§ Exercise instructions
Return each line in the records that contains the string "skCircle", copying every such line in full.

§ Supplied information
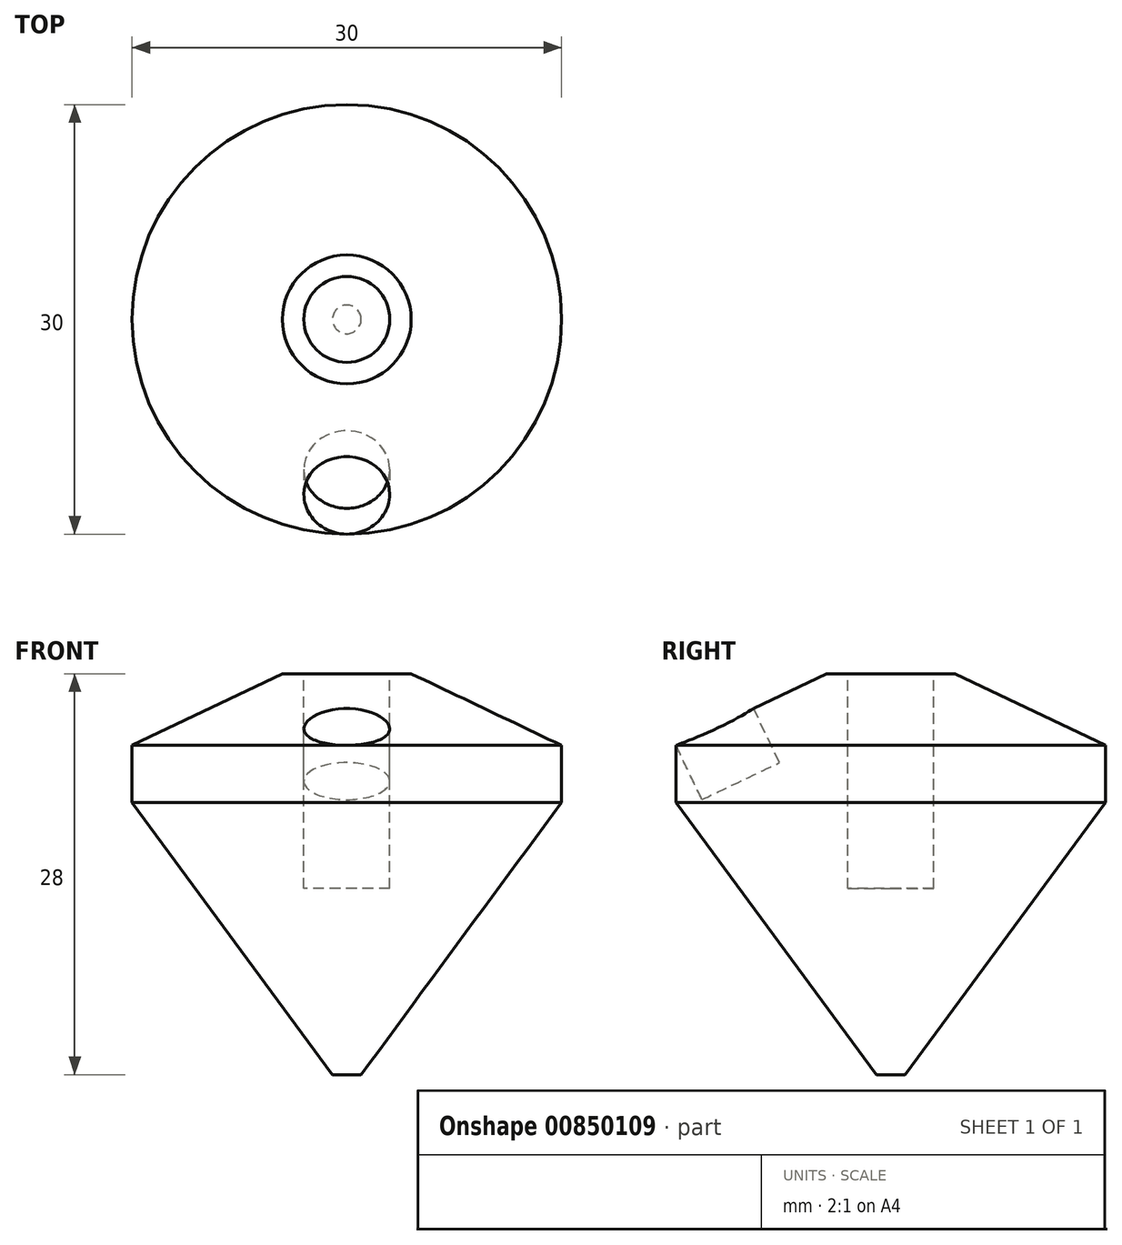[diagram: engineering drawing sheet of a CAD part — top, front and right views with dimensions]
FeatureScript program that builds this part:
annotation { "Feature Type Name" : "Feature", "Feature Type Description" : "" }
export const myFeature = defineFeature(function(context is Context, id is Id, definition is map)
    precondition{}
    {
        {
            var Q0;
            Q0=qCreatedBy(makeId("Front.planeOp"),FACE);
            var sketch = newSketch(context, id + "F0", { "sketchPlane" : qUnion([Q0])});
            skLineSegment(sketch, "E0", {"start": v(0, 15) * mm, "end": v(4.5, 15) * mm});
            skLineSegment(sketch, "E1", {"start": v(4.5, 15) * mm, "end": v(15, 10) * mm});
            skLineSegment(sketch, "E2", {"start": v(15, 10) * mm, "end": v(15, 6) * mm});
            skLineSegment(sketch, "E3", {"start": v(15, 6) * mm, "end": v(1, -13) * mm});
            skLineSegment(sketch, "E4", {"start": v(1, -13) * mm, "end": v(0, -13) * mm});
            skLineSegment(sketch, "E5", {"start": v(0, -13) * mm, "end": v(0, 15) * mm});
            skSolve(sketch);
        }
        {
            var Q0;
            Q0=qCreatedBy(makeId("Front.planeOp"),FACE);
            var sketch = newSketch(context, id + "F1", { "sketchPlane" : qUnion([Q0])});
            skLineSegment(sketch, "E6", {"start": v(0, 38.45) * mm, "end": v(0, -41.4) * mm, "construction": true});
            skSolve(sketch);
        }
        {
            var Q0;
            Q0 = qSketchRegion(id + "F0", true);
            var Q1;
            Q1=sQuery(id+"F1.wireOp",EDGE,"E6");
            revolve(context, id + "F2", {"surfaceOperationType" : NewSurfaceOperationType.NEW, "entities" : qUnion([Q0]), "axis" : qUnion([Q1]), "revolveType" : RevolveType.FULL});
        }
        {
            var Q0;
            Q0=qCreatedBy(makeId("Right.planeOp"),FACE);
            var Q1;
            Q1=qCreatedBy(makeId("Right.planeOp"),FACE);
            var sketch = newSketch(context, id + "F3", { "sketchPlane" : qUnion([Q0, Q1])});
            skLineSegment(sketch, "E7", {"start": v(-14.55, 10.21) * mm, "end": v(-4.05, 15.21) * mm});
            skSolve(sketch);
        }
        {
            var Q0;
            Q0=sQuery(id+"F3.wireOp",EDGE,"E7");
            cPlane(context, id + "F4", {"entities" : qUnion([Q0]), "cplaneType" : CPlaneType.LINE_ANGLE, "offset" : 25 * mm, "angle" : 0 * degree, "width" : 150 * mm, "height" : 150 * mm});
        }
        {
            var Q0;
            Q0=qCreatedBy(id+"F4.planeOp",FACE);
            var Q1;
            Q1=qCreatedBy(id+"F4.planeOp",FACE);
            var sketch = newSketch(context, id + "F5", { "sketchPlane" : qUnion([Q0, Q1])});
            skCircle(sketch, "E8", {"center": v(0, -6.24) * mm, "radius": 3 * mm});
            skSolve(sketch);
        }
        {
            var Q0;
            Q0 = qSketchRegion(id + "F5", true);
            extrude(context, id + "F6", {"entities" : qUnion([Q0]), "operationType" : NewBodyOperationType.REMOVE, "oppositeDirection" : true, "depth" : 4.2 * mm, "offsetDistance" : 25 * mm});
        }
        {
            var Q0;
            Q0=qCreatedBy(makeId("Front.planeOp"),FACE);
            var Q1;
            Q1=qCreatedBy(makeId("Front.planeOp"),FACE);
            var sketch = newSketch(context, id + "F7", { "sketchPlane" : qUnion([Q0, Q1])});
            skLineSegment(sketch, "E9", {"start": v(0, 129.59) * mm, "end": v(0, -144.1) * mm, "construction": true});
            skSolve(sketch);
        }
        {
            var Q0;
            Q0=makeQuery(id+"F2.opRevolve","SWEPT_FACE",FACE,{"disambiguationData":[OSD([sQuery(id+"F0.wireOp",EDGE,"E0")])]});
            var sketch = newSketch(context, id + "F8", { "sketchPlane" : qUnion([Q0])});
            skCircle(sketch, "E10", {"center": v(0, 0) * mm, "radius": 3 * mm});
            skSolve(sketch);
        }
        {
            var Q0;
            Q0 = qSketchRegion(id + "F8", true);
            extrude(context, id + "F9", {"entities" : qUnion([Q0]), "operationType" : NewBodyOperationType.REMOVE, "oppositeDirection" : true, "depth" : 15 * mm, "offsetDistance" : 25 * mm});
        }
    });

§ Result for this task
            skCircle(sketch, "E8", {"center": v(0, -6.24) * mm, "radius": 3 * mm});
            skCircle(sketch, "E10", {"center": v(0, 0) * mm, "radius": 3 * mm});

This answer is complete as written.